Directions for this task:
Each line from the opening of the listing below through the line that contains "Berlin, Germany |" is to be output exactly as written.

-*-*-

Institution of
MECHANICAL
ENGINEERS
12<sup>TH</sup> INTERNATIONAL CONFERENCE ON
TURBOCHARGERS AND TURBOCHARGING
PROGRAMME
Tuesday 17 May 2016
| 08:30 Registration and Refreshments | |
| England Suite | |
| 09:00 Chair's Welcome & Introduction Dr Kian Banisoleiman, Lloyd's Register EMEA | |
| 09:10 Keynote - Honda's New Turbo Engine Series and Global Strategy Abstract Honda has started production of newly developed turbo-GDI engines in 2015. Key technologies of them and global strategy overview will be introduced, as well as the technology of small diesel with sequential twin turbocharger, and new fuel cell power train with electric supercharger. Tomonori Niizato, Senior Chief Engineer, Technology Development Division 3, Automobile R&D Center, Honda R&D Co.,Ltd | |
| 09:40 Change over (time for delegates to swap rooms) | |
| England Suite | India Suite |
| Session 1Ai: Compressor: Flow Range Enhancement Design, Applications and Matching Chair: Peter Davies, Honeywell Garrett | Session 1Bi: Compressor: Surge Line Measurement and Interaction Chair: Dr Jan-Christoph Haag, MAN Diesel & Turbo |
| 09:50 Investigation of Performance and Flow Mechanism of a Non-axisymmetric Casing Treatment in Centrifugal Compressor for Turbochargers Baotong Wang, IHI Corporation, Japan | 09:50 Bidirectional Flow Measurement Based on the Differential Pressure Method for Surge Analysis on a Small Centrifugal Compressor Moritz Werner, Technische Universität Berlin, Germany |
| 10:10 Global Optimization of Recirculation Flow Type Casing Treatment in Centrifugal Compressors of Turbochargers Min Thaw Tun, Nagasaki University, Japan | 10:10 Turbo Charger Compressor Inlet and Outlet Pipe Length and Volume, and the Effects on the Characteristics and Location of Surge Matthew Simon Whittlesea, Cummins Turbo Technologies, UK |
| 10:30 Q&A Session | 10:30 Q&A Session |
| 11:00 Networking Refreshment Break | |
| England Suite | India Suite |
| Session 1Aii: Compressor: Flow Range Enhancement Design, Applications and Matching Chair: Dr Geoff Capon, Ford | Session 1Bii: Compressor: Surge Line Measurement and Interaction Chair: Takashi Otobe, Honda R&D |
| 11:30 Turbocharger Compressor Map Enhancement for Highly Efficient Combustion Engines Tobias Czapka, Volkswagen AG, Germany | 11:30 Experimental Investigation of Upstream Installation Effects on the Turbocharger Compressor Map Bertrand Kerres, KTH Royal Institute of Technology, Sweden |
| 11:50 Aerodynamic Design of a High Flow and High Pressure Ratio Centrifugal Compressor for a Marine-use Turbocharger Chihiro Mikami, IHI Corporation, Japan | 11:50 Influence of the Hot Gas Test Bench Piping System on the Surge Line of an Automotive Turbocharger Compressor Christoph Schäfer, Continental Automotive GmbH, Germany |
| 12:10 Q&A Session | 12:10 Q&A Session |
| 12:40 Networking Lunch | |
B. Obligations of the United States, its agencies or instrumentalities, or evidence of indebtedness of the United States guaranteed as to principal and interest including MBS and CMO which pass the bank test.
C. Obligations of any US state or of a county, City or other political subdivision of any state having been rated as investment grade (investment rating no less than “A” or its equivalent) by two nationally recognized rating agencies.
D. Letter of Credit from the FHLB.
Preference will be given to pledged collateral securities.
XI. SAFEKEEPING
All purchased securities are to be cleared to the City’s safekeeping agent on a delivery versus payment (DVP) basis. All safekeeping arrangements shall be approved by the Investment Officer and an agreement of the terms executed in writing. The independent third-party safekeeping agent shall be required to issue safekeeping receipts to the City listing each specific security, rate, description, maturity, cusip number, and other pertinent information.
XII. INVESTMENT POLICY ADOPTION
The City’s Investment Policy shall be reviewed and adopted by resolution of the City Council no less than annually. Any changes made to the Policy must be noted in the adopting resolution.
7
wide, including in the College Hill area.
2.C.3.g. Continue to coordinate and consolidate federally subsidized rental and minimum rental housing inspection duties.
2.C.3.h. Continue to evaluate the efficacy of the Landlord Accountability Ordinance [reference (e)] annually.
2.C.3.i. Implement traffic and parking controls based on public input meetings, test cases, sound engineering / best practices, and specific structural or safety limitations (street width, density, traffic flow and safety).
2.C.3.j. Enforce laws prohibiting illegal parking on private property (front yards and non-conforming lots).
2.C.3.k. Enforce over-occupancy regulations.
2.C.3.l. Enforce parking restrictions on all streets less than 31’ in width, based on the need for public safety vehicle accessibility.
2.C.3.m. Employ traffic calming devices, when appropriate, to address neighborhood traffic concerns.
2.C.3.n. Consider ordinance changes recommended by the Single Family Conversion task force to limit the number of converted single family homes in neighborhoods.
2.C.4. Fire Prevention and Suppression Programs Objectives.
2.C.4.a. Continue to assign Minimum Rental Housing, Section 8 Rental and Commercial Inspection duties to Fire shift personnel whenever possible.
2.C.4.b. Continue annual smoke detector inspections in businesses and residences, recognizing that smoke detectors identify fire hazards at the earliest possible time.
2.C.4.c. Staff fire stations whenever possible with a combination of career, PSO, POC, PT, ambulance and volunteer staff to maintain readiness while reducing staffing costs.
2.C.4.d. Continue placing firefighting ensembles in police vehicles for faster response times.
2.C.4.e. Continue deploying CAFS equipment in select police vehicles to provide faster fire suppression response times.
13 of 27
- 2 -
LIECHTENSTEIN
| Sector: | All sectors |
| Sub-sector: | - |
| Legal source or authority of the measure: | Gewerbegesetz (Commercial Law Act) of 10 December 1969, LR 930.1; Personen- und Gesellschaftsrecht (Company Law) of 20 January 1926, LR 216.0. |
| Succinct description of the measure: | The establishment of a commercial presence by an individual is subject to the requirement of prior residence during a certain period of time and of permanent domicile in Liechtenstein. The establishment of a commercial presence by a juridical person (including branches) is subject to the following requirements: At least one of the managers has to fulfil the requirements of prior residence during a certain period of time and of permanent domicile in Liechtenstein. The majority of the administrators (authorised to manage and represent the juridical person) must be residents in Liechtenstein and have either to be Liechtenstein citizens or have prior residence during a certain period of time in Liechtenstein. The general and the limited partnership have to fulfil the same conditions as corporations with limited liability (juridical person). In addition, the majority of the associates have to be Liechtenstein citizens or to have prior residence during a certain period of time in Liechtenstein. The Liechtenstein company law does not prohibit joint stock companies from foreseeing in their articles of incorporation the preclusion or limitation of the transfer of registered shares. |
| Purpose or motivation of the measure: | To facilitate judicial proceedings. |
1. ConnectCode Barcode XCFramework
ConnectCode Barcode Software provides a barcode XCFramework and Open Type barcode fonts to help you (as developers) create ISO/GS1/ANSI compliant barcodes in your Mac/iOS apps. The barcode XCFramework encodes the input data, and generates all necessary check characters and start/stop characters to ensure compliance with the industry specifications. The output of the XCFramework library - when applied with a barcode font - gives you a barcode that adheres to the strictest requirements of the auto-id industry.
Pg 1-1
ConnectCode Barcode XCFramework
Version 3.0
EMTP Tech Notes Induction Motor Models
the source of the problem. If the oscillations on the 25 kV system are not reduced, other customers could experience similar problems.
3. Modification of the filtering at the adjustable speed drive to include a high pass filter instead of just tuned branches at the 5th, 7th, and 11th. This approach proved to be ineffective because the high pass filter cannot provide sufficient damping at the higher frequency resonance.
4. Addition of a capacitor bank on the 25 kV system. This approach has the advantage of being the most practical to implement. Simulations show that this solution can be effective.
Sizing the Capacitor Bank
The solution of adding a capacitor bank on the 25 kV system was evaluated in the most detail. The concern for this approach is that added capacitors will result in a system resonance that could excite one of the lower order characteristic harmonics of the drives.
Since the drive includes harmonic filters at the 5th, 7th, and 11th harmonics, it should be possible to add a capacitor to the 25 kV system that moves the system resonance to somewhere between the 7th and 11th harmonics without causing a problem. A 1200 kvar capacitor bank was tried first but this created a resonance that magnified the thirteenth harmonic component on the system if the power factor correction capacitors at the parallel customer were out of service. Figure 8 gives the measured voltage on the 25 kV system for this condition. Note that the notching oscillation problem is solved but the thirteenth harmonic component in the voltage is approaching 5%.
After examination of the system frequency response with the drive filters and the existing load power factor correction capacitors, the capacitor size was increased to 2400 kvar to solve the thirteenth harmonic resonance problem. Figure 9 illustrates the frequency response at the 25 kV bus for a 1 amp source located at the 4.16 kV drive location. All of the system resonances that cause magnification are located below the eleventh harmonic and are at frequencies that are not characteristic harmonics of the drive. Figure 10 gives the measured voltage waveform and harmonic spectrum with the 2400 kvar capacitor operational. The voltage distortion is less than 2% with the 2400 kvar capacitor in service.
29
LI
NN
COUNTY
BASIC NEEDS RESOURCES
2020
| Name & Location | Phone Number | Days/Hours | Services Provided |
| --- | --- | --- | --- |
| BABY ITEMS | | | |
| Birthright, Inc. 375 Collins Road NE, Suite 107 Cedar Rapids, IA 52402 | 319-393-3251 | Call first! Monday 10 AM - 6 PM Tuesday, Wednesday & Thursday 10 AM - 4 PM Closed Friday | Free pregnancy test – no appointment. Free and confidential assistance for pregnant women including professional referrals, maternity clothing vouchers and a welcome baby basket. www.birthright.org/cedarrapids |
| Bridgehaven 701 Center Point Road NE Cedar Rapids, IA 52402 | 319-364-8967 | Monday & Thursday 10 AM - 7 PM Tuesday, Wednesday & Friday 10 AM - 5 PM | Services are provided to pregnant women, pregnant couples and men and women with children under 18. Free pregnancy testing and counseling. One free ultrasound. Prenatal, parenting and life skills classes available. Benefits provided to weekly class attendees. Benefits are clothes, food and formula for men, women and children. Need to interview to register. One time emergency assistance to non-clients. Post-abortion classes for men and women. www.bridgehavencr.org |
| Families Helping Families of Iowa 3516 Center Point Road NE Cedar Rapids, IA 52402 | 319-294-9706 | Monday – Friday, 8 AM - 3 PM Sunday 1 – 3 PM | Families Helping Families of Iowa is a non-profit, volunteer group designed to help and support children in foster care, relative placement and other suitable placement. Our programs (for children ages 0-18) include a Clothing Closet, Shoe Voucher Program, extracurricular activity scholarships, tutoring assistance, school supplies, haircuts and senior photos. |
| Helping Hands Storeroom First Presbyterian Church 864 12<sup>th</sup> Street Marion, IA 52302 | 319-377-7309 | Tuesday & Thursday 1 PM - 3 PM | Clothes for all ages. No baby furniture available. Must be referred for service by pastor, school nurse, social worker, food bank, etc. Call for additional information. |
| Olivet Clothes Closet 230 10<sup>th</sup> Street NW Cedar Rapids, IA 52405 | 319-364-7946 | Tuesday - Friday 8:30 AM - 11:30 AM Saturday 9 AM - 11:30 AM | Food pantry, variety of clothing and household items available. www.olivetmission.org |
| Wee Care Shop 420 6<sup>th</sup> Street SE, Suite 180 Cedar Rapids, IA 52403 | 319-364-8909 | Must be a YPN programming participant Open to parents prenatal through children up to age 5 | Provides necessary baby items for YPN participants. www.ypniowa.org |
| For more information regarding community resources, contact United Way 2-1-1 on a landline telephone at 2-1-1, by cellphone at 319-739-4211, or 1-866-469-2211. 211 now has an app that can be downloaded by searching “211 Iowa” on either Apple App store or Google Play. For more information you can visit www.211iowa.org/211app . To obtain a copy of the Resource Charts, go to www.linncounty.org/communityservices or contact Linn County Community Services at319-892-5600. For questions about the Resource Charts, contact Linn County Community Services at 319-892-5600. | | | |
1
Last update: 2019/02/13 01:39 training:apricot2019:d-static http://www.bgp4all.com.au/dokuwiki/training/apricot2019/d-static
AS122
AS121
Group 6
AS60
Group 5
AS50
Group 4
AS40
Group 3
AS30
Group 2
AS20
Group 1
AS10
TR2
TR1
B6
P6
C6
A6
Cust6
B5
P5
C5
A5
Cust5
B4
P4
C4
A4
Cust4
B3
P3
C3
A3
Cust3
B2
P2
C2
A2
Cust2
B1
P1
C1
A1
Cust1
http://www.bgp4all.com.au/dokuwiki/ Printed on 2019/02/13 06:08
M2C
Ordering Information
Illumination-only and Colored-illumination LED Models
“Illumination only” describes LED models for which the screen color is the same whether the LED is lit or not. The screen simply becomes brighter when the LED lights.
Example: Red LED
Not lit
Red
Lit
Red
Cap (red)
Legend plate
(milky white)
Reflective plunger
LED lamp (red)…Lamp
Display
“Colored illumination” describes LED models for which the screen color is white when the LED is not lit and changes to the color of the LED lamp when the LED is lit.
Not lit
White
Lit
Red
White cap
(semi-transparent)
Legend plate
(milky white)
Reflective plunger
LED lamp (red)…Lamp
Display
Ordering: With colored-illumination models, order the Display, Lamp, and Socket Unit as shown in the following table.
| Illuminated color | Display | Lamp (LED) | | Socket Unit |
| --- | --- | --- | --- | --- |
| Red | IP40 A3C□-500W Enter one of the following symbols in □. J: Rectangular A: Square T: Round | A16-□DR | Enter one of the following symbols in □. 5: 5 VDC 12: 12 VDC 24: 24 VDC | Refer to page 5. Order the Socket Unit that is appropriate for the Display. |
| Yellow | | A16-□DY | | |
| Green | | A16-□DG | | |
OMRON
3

-*-*-

Written solution:
Institution of
MECHANICAL
ENGINEERS
12<sup>TH</sup> INTERNATIONAL CONFERENCE ON
TURBOCHARGERS AND TURBOCHARGING
PROGRAMME
Tuesday 17 May 2016
| 08:30 Registration and Refreshments | |
| England Suite | |
| 09:00 Chair's Welcome & Introduction Dr Kian Banisoleiman, Lloyd's Register EMEA | |
| 09:10 Keynote - Honda's New Turbo Engine Series and Global Strategy Abstract Honda has started production of newly developed turbo-GDI engines in 2015. Key technologies of them and global strategy overview will be introduced, as well as the technology of small diesel with sequential twin turbocharger, and new fuel cell power train with electric supercharger. Tomonori Niizato, Senior Chief Engineer, Technology Development Division 3, Automobile R&D Center, Honda R&D Co.,Ltd | |
| 09:40 Change over (time for delegates to swap rooms) | |
| England Suite | India Suite |
| Session 1Ai: Compressor: Flow Range Enhancement Design, Applications and Matching Chair: Peter Davies, Honeywell Garrett | Session 1Bi: Compressor: Surge Line Measurement and Interaction Chair: Dr Jan-Christoph Haag, MAN Diesel & Turbo |
| 09:50 Investigation of Performance and Flow Mechanism of a Non-axisymmetric Casing Treatment in Centrifugal Compressor for Turbochargers Baotong Wang, IHI Corporation, Japan | 09:50 Bidirectional Flow Measurement Based on the Differential Pressure Method for Surge Analysis on a Small Centrifugal Compressor Moritz Werner, Technische Universität Berlin, Germany |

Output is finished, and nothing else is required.